Excerpted records Start Marker

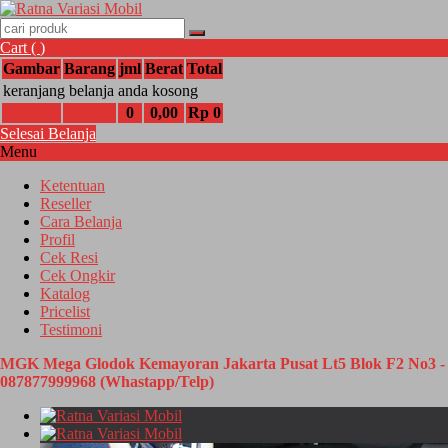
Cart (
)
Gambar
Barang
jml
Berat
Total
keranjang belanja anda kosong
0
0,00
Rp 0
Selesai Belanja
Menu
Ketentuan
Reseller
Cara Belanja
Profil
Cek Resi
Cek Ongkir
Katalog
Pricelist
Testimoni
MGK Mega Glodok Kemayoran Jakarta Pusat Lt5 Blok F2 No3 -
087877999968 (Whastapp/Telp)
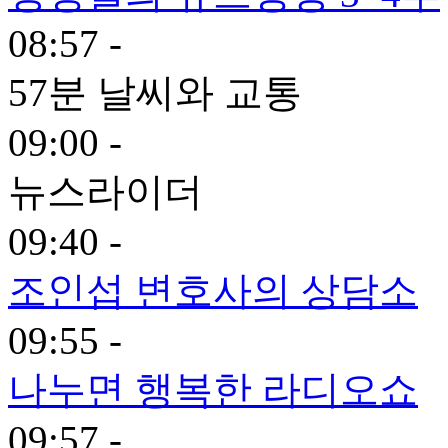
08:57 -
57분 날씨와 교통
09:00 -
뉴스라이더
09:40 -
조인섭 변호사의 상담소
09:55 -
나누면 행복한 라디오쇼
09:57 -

Excerpted records End Marker

To-do item:
All lines from the one containing "MGK Mega Glodok" to the end of the entries should appear in the output exactly as written, with no pictures.

Answer to this problem:
MGK Mega Glodok Kemayoran Jakarta Pusat Lt5 Blok F2 No3 -
087877999968 (Whastapp/Telp)
08:57 -
57분 날씨와 교통
09:00 -
뉴스라이더
09:40 -
조인섭 변호사의 상담소
09:55 -
나누면 행복한 라디오쇼
09:57 -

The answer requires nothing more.